Amazon SageMaker
Developer Guide

Apache MXNet Example 1: Using the Module API

This introductory Apache MXNet example demonstrates using Amazon SageMaker sagemaker.mxnet.MXNet estimator class, provided as part of Amazon SageMaker high-level Python library. It provides the fit method for model training in Amazon SageMaker and deploy method to deploy resulting model in Amazon SageMaker.

In this exercise, you construct a neural network classifier using the Apache MXNet Module API. You then train the model using the The MNIST Database dataset, which Amazon SageMaker provides in an S3 bucket.

In this example, you do the following

  1. Train the model. During training, the following occurs:

    1. Amazon SageMaker loads the Docker image containing the Apache MXNet framework.

    2. Amazon SageMaker reads training data from the S3 bucket into the container's file system.

    3. Your custom training code constructs a neural network classifier (using the mxnet.module.Module class).

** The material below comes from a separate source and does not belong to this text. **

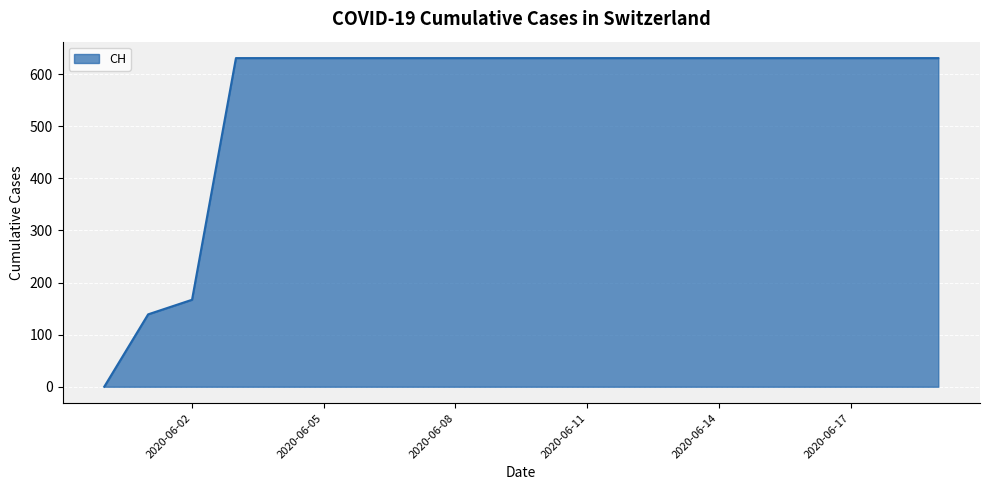

What is the greatest value displayed?

631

    4. The Amazon SageMaker code in the container runs training. Your training code reads the training data for model training.

  2. Deploy the model using Amazon SageMaker hosting services. Amazon SageMaker returns an endpoint that you send requests to to get inferences.

  3. Test the model. The example provides an HTML canvas in the notebook where you can write a single-digit number using your mouse. The image of the number is then sent to the model for inference.